Where are these proportions when it comes to someone who’s a woman and a mother?



June, 17

Nina opens her diary and smiles, the Emilian countryside darts by the train window under a beautiful sun. She has always liked the train, it gives her a sense of security. As she rests her forehead on the window, and lets herself be cradled by the vibrations and warmth, her hand holds the diary open, as if closing it won’t make her plans come true.

She’s going home.

Under her fingers, on the date May 16, she has written a big “HOME”. Surrounded by a pink circle. She always does it, even if she’s away just for two days, enlarging the exact moment in which she will be able to strip off the Nina who deceives the world with her fake confidence. The other Nina, striving to realize the dream of opening her own architecture studio – a concentrated, balanced, great lover of art, and at the same time capable mother and confident lover – and finally showing herself for what she is, as soon as she takes off her coat, lets go of the trolley in a corner, pushes off her shoes with her feet, throws the keys into the plate of wood, and says

“Here I am”

Here she is. Full of love, she doesn’t know where to direct it, of fear of never being up to it, of apologies in the eyes for Zeno, Luna, and Alberto, her life partner. She looks at him as she hugs her children, they tell each other everything without saying anything, and she finally feels at home.



July, 17

She’s been home for a month. Right now, she feels good as a mother: she takes care of the small details, organizes get-togethers with friends and children, manages things which had been postponed for months, but above all she is in their routine – breakfasts, games, swimming pool, she and Alberto on the sofa while Zeno and Luna chase each other.
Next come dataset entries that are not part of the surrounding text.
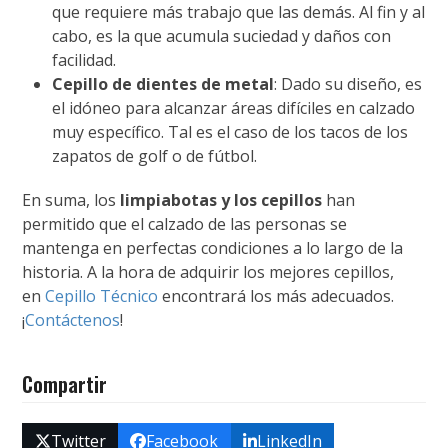
que requiere más trabajo que las demás. Al fin y al
cabo, es la que acumula suciedad y daños con
facilidad.
Cepillo de dientes de metal
: Dado su diseño, es
el idóneo para alcanzar áreas difíciles en calzado
muy específico. Tal es el caso de los tacos de los
zapatos de golf o de fútbol.
En suma, los
limpiabotas y los cepillos
han
permitido que el calzado de las personas se
mantenga en perfectas condiciones a lo largo de la
historia. A la hora de adquirir los mejores cepillos,
en
Cepillo Técnico
encontrará los más adecuados.
¡
Contáctenos
!
Compartir
Twitter
Facebook
LinkedIn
The Nina-woman, on the other hand, is worried as always that she is not doing enough to open her studio. She feels the days spiraling out of control, never enough hours and too much work. Now, while waiting for Carla on a bench, ready to go and see an exhibition on Yvonne Rainer and her The Man Who Envied Women, she is on Laura Ferri’s Instagram profile. A young freelance journalist who collaborates with a fashion magazine and whom she will meet tomorrow morning for an interview about her company.

12,000 followers, environmentalist, she is not even twenty-five years, thinks Nina. She’s looking at her photos with that pinch of envy she always has when she’s on social media. It seems to her that everyone is freer than her, more beautiful than her, more focused than her. Deep down, she knows it’s not right to think like that. But she always finds in others what she lacks, she has done it since she entered adolescence and high school was clearly divided into “those who could and those who could not”. She hasn’t stopped since then. So, while she thinks about tomorrow morning’s interview and looks at the stories of a girl who seems strong and free, she already knows that she will have to let out the “other” Nina: the one feeling (or pretending to feel) self-confident, in a way which even surprises herself. 

And like every time she feels she needs it, as if these embroidered words between her shoulders became her own skin, she will wear her fearless shirt.